Evangelical Episcopalian walks to White House for gay rightsBY TheSeattleLesbian.com

Helene Swanson, an evangelical Episcopalian, whose activism is an expression of her faith, started her 500-plus mile walk from the Women’s Rights National Historical Park in Seneca Falls, NY, on July 19, 2012. She plans on arriving in Washington DC on August 26, 2012, the 92nd anniversary of the 19th Amendment—the right for women to vote, the only right guaranteed women by the United States Constitution. Swanson is walking from parish to parish, as an expression of her faith, to bring attention to the need for an Equal Rights Amendment for the full inclusion of women in society and for LBGTQ Rights.

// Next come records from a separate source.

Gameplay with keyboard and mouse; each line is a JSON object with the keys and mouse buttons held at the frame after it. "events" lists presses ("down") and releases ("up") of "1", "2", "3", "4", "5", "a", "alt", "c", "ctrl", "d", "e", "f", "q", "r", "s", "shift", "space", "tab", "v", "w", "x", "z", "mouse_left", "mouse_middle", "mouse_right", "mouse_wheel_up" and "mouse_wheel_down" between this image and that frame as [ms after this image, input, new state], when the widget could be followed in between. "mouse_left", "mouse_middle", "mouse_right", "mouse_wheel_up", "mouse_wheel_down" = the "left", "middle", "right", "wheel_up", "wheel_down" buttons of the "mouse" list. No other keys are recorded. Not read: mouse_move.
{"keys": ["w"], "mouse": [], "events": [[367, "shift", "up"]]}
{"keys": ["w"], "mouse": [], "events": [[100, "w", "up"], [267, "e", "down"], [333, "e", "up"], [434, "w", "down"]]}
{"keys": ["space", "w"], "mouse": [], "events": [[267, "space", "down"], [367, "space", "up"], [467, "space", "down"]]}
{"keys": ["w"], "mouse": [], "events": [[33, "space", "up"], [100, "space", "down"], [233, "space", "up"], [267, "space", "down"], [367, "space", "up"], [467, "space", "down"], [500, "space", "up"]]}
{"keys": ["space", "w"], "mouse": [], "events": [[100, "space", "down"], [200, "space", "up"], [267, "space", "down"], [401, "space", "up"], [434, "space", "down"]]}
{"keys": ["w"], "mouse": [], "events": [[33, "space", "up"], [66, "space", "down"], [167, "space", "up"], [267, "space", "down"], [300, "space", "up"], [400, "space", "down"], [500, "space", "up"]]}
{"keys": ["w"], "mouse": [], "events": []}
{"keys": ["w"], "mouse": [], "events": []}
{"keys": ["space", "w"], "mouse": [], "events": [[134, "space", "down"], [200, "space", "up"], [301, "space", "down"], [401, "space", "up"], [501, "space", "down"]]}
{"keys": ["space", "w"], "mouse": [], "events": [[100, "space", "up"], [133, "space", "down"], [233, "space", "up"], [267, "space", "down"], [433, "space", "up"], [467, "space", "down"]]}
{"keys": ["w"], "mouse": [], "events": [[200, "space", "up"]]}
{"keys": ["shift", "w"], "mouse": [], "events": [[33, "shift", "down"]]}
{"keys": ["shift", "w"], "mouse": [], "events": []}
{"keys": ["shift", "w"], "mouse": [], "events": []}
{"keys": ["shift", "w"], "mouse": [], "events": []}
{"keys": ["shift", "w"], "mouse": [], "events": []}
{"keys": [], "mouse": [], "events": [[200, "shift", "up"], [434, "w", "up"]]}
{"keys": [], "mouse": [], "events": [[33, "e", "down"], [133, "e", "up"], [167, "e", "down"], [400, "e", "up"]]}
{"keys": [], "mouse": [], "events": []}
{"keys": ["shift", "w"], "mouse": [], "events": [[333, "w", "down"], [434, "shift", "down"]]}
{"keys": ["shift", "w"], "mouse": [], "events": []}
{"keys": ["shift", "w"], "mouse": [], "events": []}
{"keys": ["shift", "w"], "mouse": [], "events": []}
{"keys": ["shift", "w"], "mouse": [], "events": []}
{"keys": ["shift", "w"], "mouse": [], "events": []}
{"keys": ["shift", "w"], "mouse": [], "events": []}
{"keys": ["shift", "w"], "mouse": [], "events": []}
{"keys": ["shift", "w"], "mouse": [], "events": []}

Seneca Falls has nourished abolitionism and feminism since the 1840s. Abolitionist Abby Kelly spoke against slavery at an outdoor rally there in 1843. One of her followers was later convicted of “disorderly and unchristian conduct” for arguing with the local Presbyterian minister about abolition. Elizabeth Cady Stanton and Lucretia Coffin Mott helped organize the first Women’s Rights Convention in 1848. Frederick Douglas’ impassioned support helped the convention pass the Declaration of Sentiments, which proclaimed: “All men and women are created equal.” In 1923 the National Women’s Rights party celebrated the 75th anniversary of the 1848 convention. Alice Paul, imprisoned, beaten, and force fed for protesting President Wilson’s not supporting women’s rights, proposed the Equal Rights Amendment at the 1923 meeting in Seneca Falls.